Bert Blyleven, entering the Hall of Fame at the advanced age of 60, will represent more than his body of work when he enters the Hall of Fame on Sunday. He will represent ghosts and friends, the injured and the ailing, the legacies of a foregone era.

"I look at the guys in the Twins Hall of Fame, and I played with all of them," Blyleven said. "That's pretty special."

Blyleven chafed during the years he fell short of the Hall of Fame in the voting by the Baseball Writers Association of America. He got in, though, and he could be the last Twin who played at Metropolitan Stadium to make it to Cooperstown.

Those who watched and played with them say Tony Oliva and Jim Kaat should be in the Hall, joining Harmon Killebrew, Rod Carew and now Blyleven.

"It is a great thing, that Bert Blyleven is finally going into the Hall of Fame," Oliva said. "I think it should have happened sooner."

Before he played alongside Kirby Puckett and Kent Hrbek and won a World Series, Blyleven spent his formative baseball years playing alongside Killebrew and Oliva, in a modest stadium in a small market for a team that never publicized its talent with a World Series parade.

The most modern and silly of sports debates contain the assertion that a player's greatness is measured by the number of championships won. The teams that played at the Old Met give that theory the lie. Killebrew was no less a player for having failed to win a World Series.

"I was just thinking about Jim Perry, and his induction into the Twins Hall of Fame," Blyleven said. "He wasn't just a father figure to me. He was a mother figure, too. He was my first roommate, and I couldn't do anything for myself.

"It was a great group of guys, a great group of players, and I think more of them should be recognized."
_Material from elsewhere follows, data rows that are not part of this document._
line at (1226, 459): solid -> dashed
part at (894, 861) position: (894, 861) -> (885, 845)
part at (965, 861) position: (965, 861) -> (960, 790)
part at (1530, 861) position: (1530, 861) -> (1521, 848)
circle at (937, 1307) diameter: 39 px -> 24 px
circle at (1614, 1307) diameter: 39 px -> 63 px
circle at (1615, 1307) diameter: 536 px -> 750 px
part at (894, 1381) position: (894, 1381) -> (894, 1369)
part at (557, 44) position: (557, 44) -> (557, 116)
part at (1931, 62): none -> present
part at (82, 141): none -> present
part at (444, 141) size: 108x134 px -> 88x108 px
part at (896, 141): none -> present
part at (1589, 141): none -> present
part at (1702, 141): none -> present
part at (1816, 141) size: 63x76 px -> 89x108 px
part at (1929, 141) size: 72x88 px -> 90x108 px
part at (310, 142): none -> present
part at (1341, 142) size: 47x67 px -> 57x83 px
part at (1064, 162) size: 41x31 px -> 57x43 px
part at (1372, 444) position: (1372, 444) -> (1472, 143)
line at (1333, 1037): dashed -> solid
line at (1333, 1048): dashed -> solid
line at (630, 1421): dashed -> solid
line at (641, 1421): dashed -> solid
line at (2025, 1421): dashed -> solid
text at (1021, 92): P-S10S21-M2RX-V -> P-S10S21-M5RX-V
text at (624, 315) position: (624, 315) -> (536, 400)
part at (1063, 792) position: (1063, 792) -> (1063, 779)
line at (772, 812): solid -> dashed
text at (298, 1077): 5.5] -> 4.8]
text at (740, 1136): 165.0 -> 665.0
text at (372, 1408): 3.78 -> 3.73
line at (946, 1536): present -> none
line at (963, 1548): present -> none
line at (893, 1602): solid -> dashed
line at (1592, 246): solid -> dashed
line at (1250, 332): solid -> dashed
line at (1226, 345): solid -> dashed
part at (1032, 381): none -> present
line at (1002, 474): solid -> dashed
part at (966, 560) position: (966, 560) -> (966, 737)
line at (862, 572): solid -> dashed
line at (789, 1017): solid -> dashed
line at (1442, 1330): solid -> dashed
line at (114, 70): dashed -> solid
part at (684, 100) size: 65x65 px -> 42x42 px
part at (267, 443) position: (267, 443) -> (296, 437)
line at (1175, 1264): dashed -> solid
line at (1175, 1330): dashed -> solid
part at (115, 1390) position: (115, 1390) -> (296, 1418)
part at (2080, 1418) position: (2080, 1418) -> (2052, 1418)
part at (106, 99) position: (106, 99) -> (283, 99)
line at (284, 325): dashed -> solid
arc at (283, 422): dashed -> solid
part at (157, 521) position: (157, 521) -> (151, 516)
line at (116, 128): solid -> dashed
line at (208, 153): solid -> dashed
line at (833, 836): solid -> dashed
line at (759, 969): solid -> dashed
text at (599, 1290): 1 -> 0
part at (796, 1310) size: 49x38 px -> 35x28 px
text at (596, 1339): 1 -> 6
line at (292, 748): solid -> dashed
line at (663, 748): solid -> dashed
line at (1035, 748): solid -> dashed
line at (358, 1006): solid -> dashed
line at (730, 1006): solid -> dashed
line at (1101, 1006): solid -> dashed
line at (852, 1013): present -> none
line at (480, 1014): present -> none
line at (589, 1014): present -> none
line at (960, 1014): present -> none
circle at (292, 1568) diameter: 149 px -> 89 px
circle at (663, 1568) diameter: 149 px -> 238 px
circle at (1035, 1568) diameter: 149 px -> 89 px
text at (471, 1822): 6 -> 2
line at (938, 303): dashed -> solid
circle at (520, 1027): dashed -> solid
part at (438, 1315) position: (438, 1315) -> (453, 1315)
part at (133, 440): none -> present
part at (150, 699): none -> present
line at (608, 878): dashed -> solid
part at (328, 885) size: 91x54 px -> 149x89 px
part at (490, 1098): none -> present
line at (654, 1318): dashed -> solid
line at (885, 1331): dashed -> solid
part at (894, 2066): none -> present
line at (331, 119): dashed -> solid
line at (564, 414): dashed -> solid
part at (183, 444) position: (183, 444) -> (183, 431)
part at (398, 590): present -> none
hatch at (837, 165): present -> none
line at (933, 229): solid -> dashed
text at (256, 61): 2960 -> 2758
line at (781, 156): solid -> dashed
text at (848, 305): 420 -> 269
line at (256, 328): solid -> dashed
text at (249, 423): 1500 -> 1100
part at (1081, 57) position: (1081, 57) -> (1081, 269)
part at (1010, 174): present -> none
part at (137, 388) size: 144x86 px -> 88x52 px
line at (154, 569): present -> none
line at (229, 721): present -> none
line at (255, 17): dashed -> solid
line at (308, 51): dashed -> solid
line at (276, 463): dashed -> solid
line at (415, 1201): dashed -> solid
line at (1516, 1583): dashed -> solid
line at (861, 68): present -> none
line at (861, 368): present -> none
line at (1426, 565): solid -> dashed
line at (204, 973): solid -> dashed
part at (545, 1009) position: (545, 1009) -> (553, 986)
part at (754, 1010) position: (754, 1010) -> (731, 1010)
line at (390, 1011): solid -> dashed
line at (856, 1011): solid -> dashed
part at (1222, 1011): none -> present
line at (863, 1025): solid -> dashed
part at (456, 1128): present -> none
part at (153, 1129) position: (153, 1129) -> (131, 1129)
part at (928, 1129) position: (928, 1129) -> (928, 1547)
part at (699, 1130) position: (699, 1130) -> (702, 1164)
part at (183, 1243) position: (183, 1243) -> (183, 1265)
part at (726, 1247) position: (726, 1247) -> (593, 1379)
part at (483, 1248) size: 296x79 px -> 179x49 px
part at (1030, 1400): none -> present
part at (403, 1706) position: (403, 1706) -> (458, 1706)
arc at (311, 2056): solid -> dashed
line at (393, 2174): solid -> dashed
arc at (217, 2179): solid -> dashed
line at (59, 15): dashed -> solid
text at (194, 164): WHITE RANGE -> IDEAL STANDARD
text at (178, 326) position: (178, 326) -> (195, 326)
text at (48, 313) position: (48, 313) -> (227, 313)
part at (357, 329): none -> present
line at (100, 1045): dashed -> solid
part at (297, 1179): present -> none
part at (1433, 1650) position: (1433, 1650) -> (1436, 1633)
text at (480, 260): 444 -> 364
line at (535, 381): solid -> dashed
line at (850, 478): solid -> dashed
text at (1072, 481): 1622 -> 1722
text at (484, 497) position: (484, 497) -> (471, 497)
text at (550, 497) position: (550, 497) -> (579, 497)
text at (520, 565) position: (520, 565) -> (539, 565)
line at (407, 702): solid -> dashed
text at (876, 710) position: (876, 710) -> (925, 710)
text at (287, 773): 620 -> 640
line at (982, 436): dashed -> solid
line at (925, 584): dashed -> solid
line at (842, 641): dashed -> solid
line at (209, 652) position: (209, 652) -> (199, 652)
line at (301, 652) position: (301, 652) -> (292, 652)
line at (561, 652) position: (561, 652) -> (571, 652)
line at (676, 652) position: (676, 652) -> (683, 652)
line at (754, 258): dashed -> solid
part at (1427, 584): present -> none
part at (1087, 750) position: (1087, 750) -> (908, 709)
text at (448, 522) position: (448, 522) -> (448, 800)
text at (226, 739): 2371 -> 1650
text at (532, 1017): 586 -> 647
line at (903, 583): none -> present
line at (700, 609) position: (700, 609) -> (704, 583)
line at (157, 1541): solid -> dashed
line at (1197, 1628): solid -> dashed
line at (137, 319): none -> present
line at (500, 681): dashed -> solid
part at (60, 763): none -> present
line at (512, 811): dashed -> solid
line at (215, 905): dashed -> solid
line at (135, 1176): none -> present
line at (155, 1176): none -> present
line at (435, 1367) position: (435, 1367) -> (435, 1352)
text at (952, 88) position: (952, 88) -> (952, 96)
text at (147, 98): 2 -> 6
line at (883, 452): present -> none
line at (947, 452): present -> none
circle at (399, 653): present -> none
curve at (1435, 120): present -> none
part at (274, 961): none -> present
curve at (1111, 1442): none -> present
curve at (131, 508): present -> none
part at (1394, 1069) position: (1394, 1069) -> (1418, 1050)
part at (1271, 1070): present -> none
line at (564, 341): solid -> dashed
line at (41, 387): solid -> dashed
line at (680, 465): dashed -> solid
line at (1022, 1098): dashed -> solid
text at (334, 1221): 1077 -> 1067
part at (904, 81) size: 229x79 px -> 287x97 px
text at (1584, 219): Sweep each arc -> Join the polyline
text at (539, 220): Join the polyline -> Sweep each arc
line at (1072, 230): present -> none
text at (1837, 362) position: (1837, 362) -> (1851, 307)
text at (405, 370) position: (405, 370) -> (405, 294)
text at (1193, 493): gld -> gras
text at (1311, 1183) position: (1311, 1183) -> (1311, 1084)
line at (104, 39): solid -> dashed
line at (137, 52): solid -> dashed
Blyeven's induction will be remindful to Minnesotans of Tony O's .304 lifetime batting average and Kaat's 283 career victories, as well as Killebrew's induction and recent passing.

"When I came up, I was so young," Blyleven said. "Getting to rub shoulders with Harmon and getting to know him over the years was very special.

"I got to play with Tony and Rod and Cesar Tovar. We had some characters on that ballclub. Leo Cardenas, with all of his superstitions. Danny Thompson, who later died of leukemia.

"I still stay in contact with a lot of the guys. We're getting to the age now where you want to keep up with everyone, but it's not always good news when you talk. That's the hard thing about reaching this age. When you talk to people, they're not always doing well."

Blyleven watched Oliva's knee injuries short-circuit his Hall of Fame talent and watched Kaat build a résumé a little like his own, one filled with victories and durability.

"I'm happy Bert finally got what I thought he deserved years ago," Kaat said. "The durability, shutouts, strikeouts, wins all were Hall of Fame caliber.

"He pitched for several teams, which took something away from his overall record. I think if he had been a Twin his entire career, he would have been voted in much sooner."

Kaat heard of Blyleven's curveball long before he saw it. "Calvin first mentioned his name to me a year before he made his major-league debut," Kaat said, referring to former Twins owner Calvin Griffith. "He said he had a fellow Dutchman coming that had a curve as good or better than [Camilo] Pascual's.

"I remember his debut clearly. I was impressed by his fluid motion, poise, and control of his pitches and himself."

Sunday, Blyleven will join the Hall of Fame, and part ways with teammates who might never join him there.